This application is based upon and claims the benefit of priority from Japanese Patent Application No. 2006-151983 filed on May 31, 2006, the disclosure of which is incorporated herein in its entirety by reference.

BACKGROUND OF THE INVENTION

1. Field of the Invention

The present invention relates to a power supply apparatus for supplying a predetermined DC voltage to an electronic tube that is used to amplify and oscillate a high-frequency signal, and a high-frequency circuit system which incorporates such a power supply apparatus.

2. Description of the Related Art

Travelling-wave tubes and klystrons are electron tubes for amplifying and oscillating a high-frequency signal based on an interaction between an electron beam emitted from an electron gun and a high-frequency circuit. As shown in FIG. 1 of the accompanying drawings, traveling-wave tube 1 has electron gun 10 for emitting electron beam 50, helix 20 serving as a high-frequency circuit for causing electron beam 50 emitted from electron gun 10 and a high-frequency signal (microwave) to interact with each other, collector electrode 30 for trapping electron beam 50 output from helix 20, and anode electrode 40 for drawing electrons from electron gun 10 and guiding electron beam 50 emitted from electron gun 10 into helix 20.

Problems to work on:
• a. Could you rewrite the patent excerpt from "1. Field of" up to and including "power supply apparatus.", swapping "power supply apparatus" for "power source unit"?
• b. Can you carry on the patent excerpt past its final sentence?
The rows after the patent excerpt play no part in this.

Data rows:
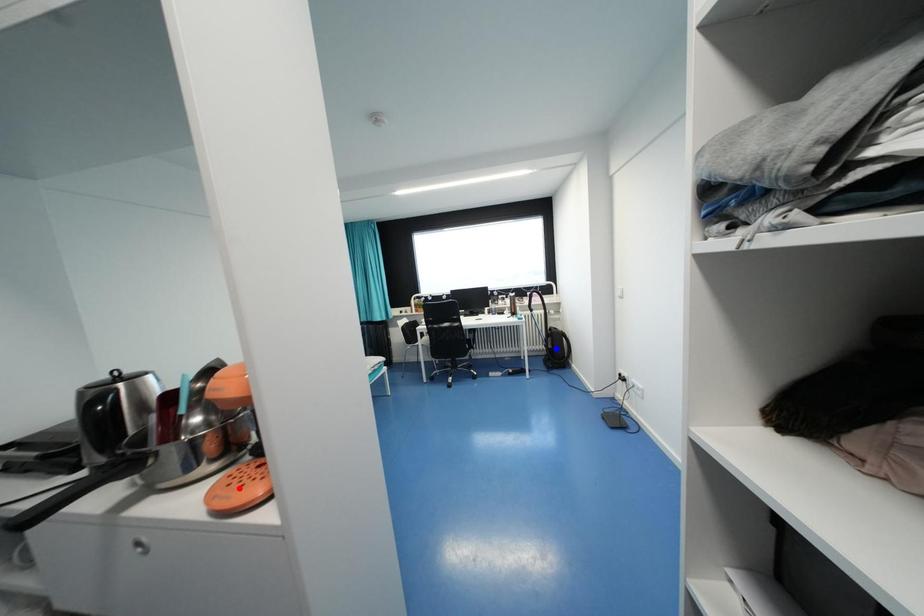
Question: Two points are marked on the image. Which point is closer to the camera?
---
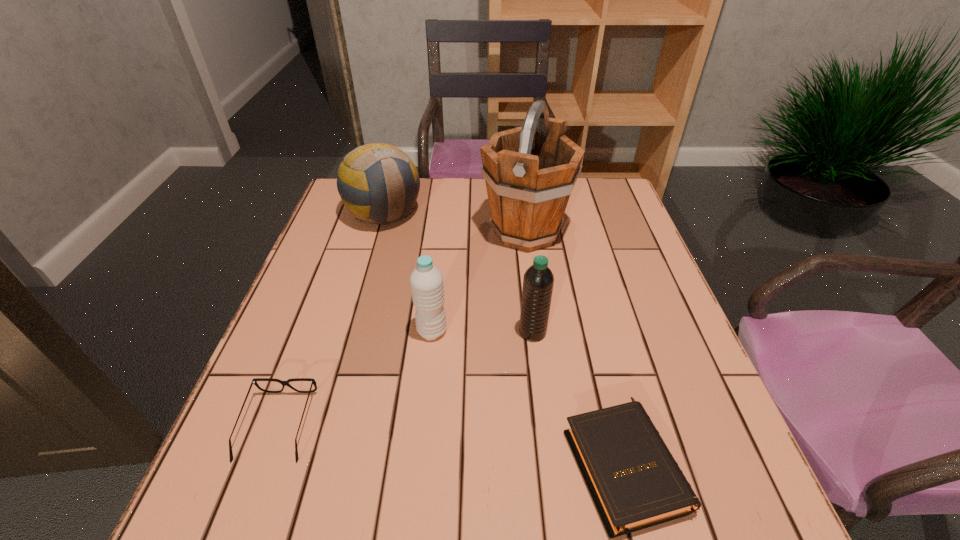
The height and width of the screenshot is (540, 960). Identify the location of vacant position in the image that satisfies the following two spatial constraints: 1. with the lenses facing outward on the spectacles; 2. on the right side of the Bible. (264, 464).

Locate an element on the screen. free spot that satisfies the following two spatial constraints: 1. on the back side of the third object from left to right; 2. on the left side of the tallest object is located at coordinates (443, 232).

Outputs by task:
• a.
1. Field of the Invention

The present invention relates to a power source unit for supplying a predetermined DC voltage to an electronic tube that is used to amplify and oscillate a high-frequency signal, and a high-frequency circuit system which incorporates such a power source unit.

• b.
Electron gun 10 has cathode electrode 11 for emitting negative thermions, heater 12 for applying thermal energy to cathode electrode 11 to emit negative thermions therefrom, and Wehnelt cathode 13 for focusing emitted electrons into electron beam 50.

Electron beam

50 emitted from electron gun 10 is accelerated by the potential difference between cathode electrode 11 and helix 20 and introduced into helix 20. Electron beam 50 travels in helix 20 while interacting with the high-frequency signal input to helix 20. Electron beam 50 that is output from helix 20 is trapped by collector electrode 30. At this time, helix 20 outputs a high-frequency signal that has been amplified by an interaction with electron beam 50.

As shown in FIG. 1, the electrons of traveling-wave tube 1 are supplied with predetermined power supply voltages from power supply apparatus 70. Power supply apparatus 70 has helix power supply 71 for supplying a DC voltage (helix voltage Ehel), which is negative with respect to the potential of helix 20, to cathode electrode 11, collector power supply 72 for supplying a DC voltage (collector voltage Ecol), which is positive with respect to the potential of cathode electrode 11, to collector electrode 30, anode electrode 73 for supplying a DC voltage (anode voltage Ea), which is positive with respect to the potential of cathode electrode 11, to anode electrode 40, and heater power supply 74 for supplying a heater voltage Eheat, which is an AC voltage or a DC voltage with respect to the potential of cathode electrode 11, to heater 12 of electron gun 10. Helix 20 is normally connected to the case of traveling-wave tube 1 and grounded.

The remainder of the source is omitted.